Deja vu

Washington DC 3/17/05 - In a hearing of the House Committee on International Relations today, agency officials from the State Dept., Army and Drug Enforcement Agency gave unconvincing testimony before largely vacant seats of committee members. The hearing was on Counter-Narcotics on the same day as hearings were held on the other side of the same building for steroid use in baseball. Most of the testimony was from prepared statements stuffed with old history and vague statistics that indicated progress by various government agencies in rolling back rampant opium production in Afghanistan.

Under sharp questioning by Rep. Dana Rohrabacher (R-Calif.) that impression seemed to come apart as government witnesses claimed to forget important details of counter-narcotics strategies and offer straw man arguments and answers to questions never asked. It turned out to be more theatrical testimony than the baseball hearing.

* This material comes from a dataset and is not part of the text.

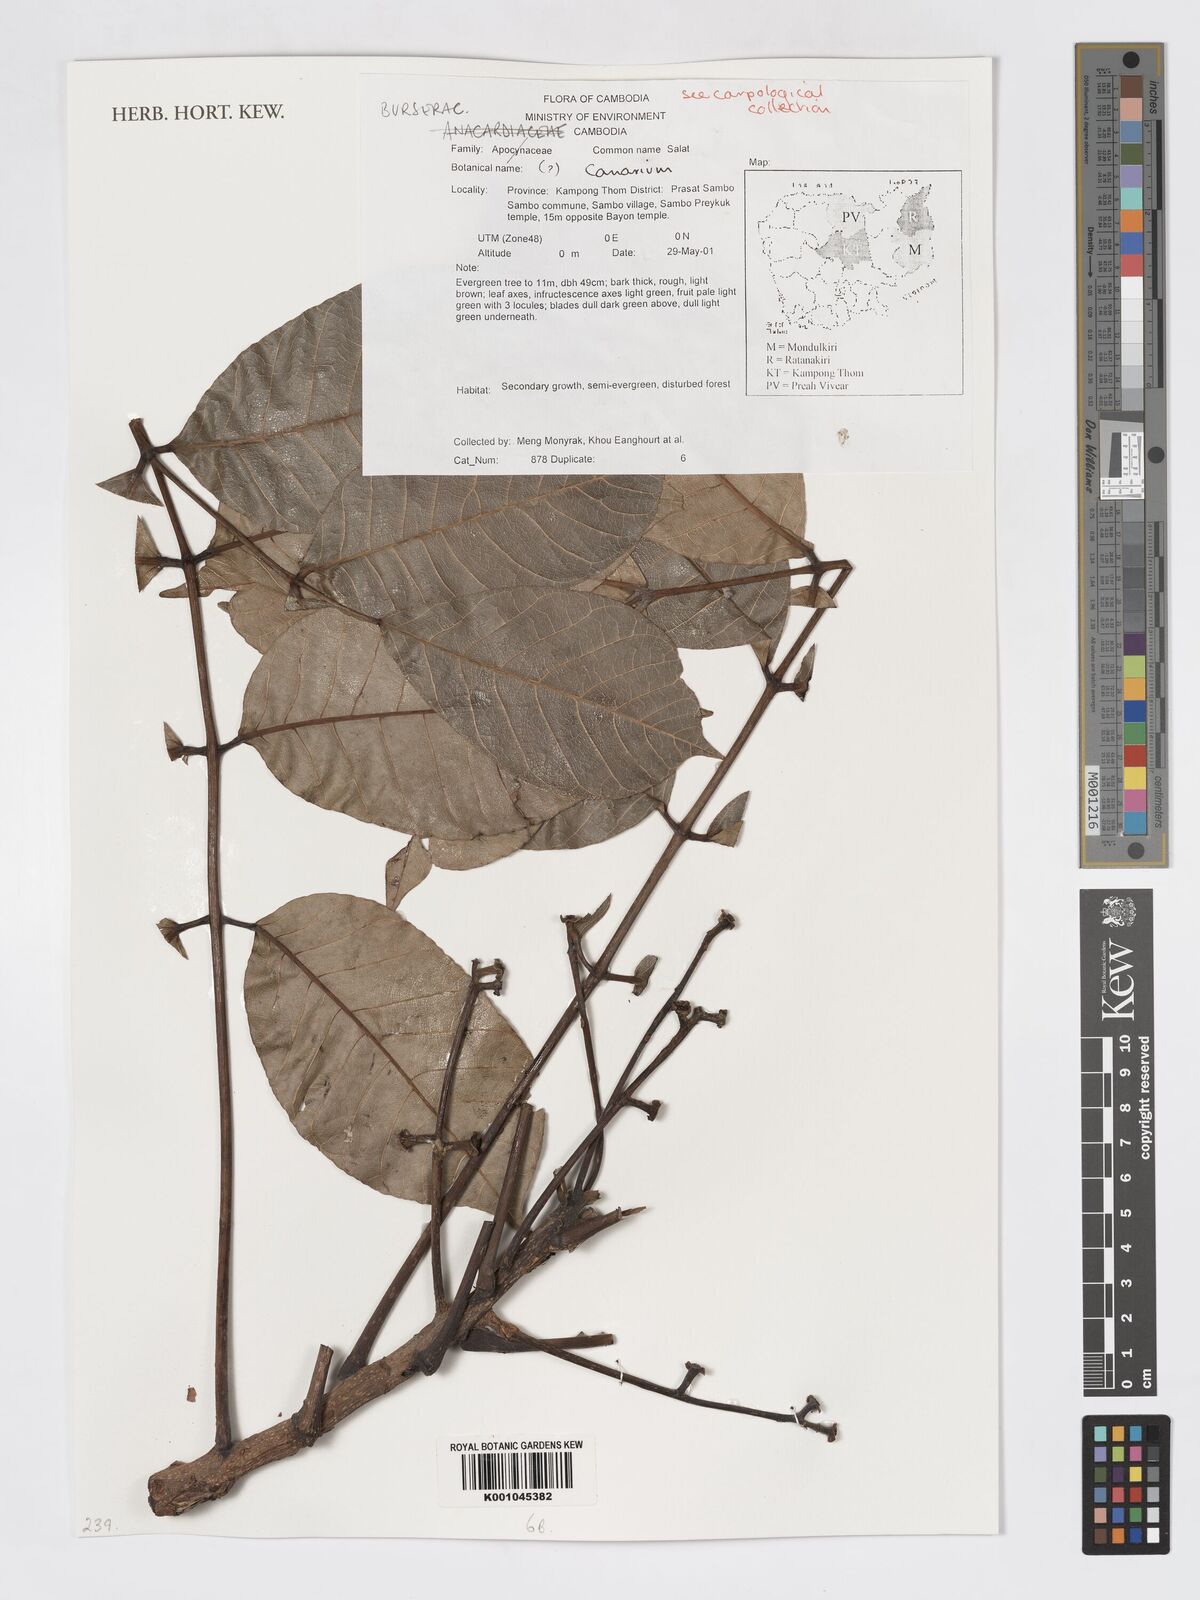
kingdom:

We, at Jezail, have seen this kind of political theater many times before. Performances like that of then-Ambassador Robin Raphel stating before committee that "the Taliban is a purely indigenous Afghan phenomenon", was a claim that strained credulity to the breaking point at the time.

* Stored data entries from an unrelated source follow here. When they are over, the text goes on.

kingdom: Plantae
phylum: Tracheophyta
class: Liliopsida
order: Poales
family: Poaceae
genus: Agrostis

It can be said that the more things change, the more they stay the same in Washington. Under questioning by Congresswoman Diane E. Watson, (D Calif.), government witnesses painted a picture of a half-full glass rather than an abject failure as they stood before a bar graph depicting the sharp rise in opium production over some 6 years. Congresswoman Watson noted that there were few in attendance at the hearing because there were simultaneous hearings being conducted to look into steroid abuse by professional baseball players.